In those days, I lived in Eugene, Ore., which I’d generously describe as “not dry” most times of year. In my rush to get to the office, I’d left the pages and a cup of coffee atop my car while I closed my umbrella and plopped myself into the driver’s seat. Off I went, failing to notice the cup tumbling off the roof over the loud music I was playing and also failing to witness the spectacle of my column wafting on the breeze.

I quickly realized what had happened and drove the seven miles back to my house as rapidly as I could. In the (fortunately) quiet, lightly traveled street in front of my house, I found each of the six pages, soaked (unfortunately) by a steady drizzle and almost illegible on the crummy paper I’d used. Learned a couple lessons that day, believe me.
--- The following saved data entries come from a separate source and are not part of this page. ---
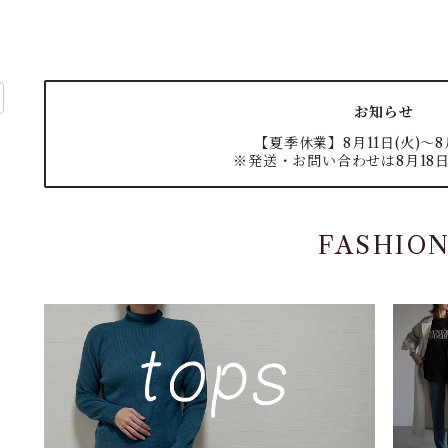
お知らせ
【夏季休業】8月11日(火)〜8月
※発送・お問い合わせは8月18日
FASHIO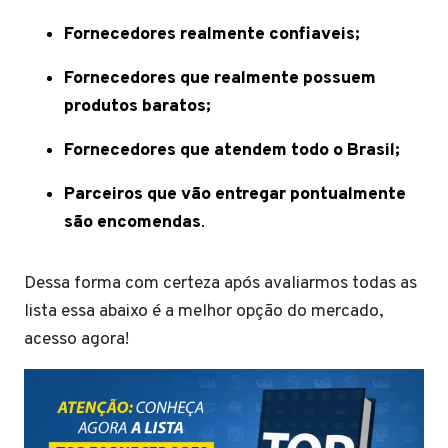
Fornecedores realmente confiaveis;
Fornecedores que realmente possuem
produtos baratos;
Fornecedores que atendem todo o Brasil;
Parceiros que vão entregar pontualmente
são encomendas
.
Dessa forma com certeza após avaliarmos todas as
lista essa abaixo é a melhor opção do mercado,
acesso agora!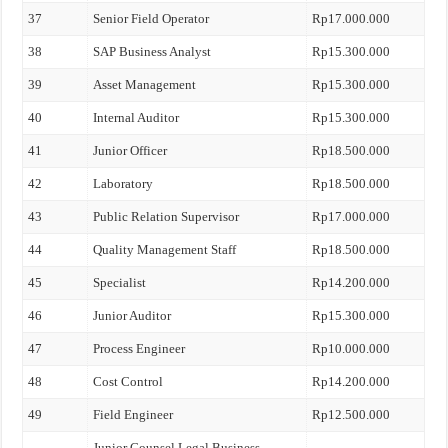
37
Senior Field Operator
Rp17.000.000
38
SAP Business Analyst
Rp15.300.000
39
Asset Management
Rp15.300.000
40
Internal Auditor
Rp15.300.000
41
Junior Officer
Rp18.500.000
42
Laboratory
Rp18.500.000
43
Public Relation Supervisor
Rp17.000.000
44
Quality Management Staff
Rp18.500.000
45
Specialist
Rp14.200.000
46
Junior Auditor
Rp15.300.000
47
Process Engineer
Rp10.000.000
48
Cost Control
Rp14.200.000
49
Field Engineer
Rp12.500.000
Junior Counsel Legal Business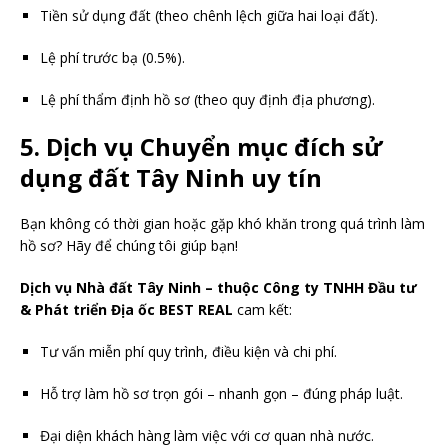
Tiền sử dụng đất (theo chênh lệch giữa hai loại đất).
Lệ phí trước bạ (0.5%).
Lệ phí thẩm định hồ sơ (theo quy định địa phương).
5. Dịch vụ Chuyển mục đích sử
dụng đất Tây Ninh uy tín
Bạn không có thời gian hoặc gặp khó khăn trong quá trình làm
hồ sơ? Hãy để chúng tôi giúp bạn!
Dịch vụ Nhà đất Tây Ninh – thuộc Công ty TNHH Đầu tư
& Phát triển Địa ốc BEST REAL
cam kết:
Tư vấn miễn phí quy trình, điều kiện và chi phí.
Hỗ trợ làm hồ sơ trọn gói – nhanh gọn – đúng pháp luật.
Đại diện khách hàng làm việc với cơ quan nhà nước.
But I digress: With the writing staff for WaterShapes now limited to me and those who contribute articles to the newsletter, I have lots of opportunities to stretch out and rediscover the simple joy of writing as a steady diet.

I find satisfaction in writing my WaterShapes World blogs, but they follow in line with the sort of magazine-opening editorials with which I am all too familiar. Rather, my delight comes in pulling together Travelogues once each month. They give me a chance to express myself on many more levels that do my blogs and have helped me realize that, through the years, I have been exceptionally fortunate to see a lot of the world, often in a purposeful way.

I’m extremely lucky to be able to share what I’ve seen – all by way of encouraging you to hit the road to size up, critique and appreciate significant watershapes on your own.

I hope I’m to be forgiven for indulging myself in this way: In retrospect, spending more than 30 years in positions that essentially cut off opportunities to express myself creatively was an underappreciated component of my job satisfaction, and I’m pleased to say that now I am an unusually happy camper.

And do get used to it, because I have all sorts of writing projects in mind for the future!